By 2021 we were really in a pinch. The fresh market sales in 2020 were great, but as soon as people got used to ordering online and doorstep delivery, another level of difficulty was rolled in our path.
The kitchens we had been renting to make our value added products had not re-opened, people were less interested in driving to a farm in the heat of summer to get produce when they could just get the grocery to bring it to them. We had to do something.
In the summer of 2021 an opportunity presented itself. There had been a second house on the farm when we bought it. It had been a rental and was in terrible shape. A few years after using it as a rental we sold it to a family looking to rehab it. They lived there for 30 years and it had fallen back into disrepair. The man wanted to move and wanted to sell the house.
It was, to say the least, in deplorable condition. But never one to shy away from the impossible, we bought it and started the renovation of what we came to learn was a circa 1858 home with a deep history in our community.
In December 2022 we completed a two year project, the regeneration of "The Old Coates Homestead', and it became home to our new commercial food manufacturing facility, my new country law office (Old lawyers never really retire, they just lose their appeal), the farm office and, a real jewel, a short term rental (think AirBNB) suite that makes the perfect romantic country getaway where the option for private gourmet meals will be offered. (If you like, you can watch an 11 minute video of the restoration project here)
Then in May 2023 we decided that our home of nearly 40 years which we built with out own hands, was just too much for us and we listed it for sale. It sold immediately and we had to be out by July 1st. We had no idea how much of a job this was going to be. Not only did we have a large house filled to bursting with the accumulations of 50 years of marriage, but farmers never throw anything away, and we had two barns, an antiques loft of 1200 square feet, a horse barn with a huge loft, a smoke house and a bunk house and a basement. We had no real plans where to go with all of this.
So, temporarily we crammed everything into the "Old Coates Homestead" property and there we spent the rest of 2023 making our temporary living quarters there until we embark upon our "year of fun and travel" for our 50th. By the end of 2024 we will reassess what we do next.
No, we did not sell the farm. We still have 153 acres, down from 170 after selling the house, we have walking trails, scenic views, wonderful sunsets, we have our historic new home, tours, RV camping, tent camping, festivals and much much more.
It's been a long journey. I hope there's a lot more to come, Lord willing. But one thing is certain.
Steepleview Farm is truly a little piece of heaven, and we still believe that we are called to share the blessings God has bestowed upon us with as many people as possible.
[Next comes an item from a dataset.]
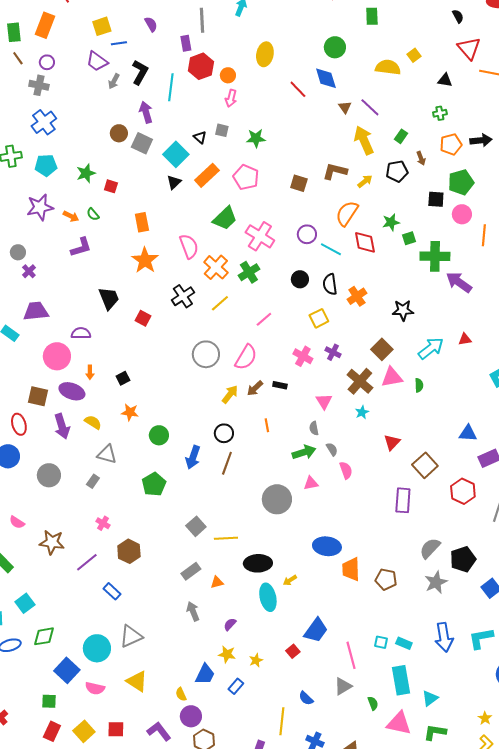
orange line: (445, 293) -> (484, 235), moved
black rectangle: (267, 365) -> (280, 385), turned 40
We welcome you to visit.
Today we raise the ingredients for our amazing gourmet foods which we make right here on the farm and sell online.
We also operate as a business devoted to helping others by guiding them through the tricky waters of the "value added" food movement. We help them develop their own recipes, produce and package their products for them, counsel land consult on developing demand within their own niche and in the end help them add an income stream to their households by introducing to the world the amazing quality, flavors and enjoyment of small batch craft foods.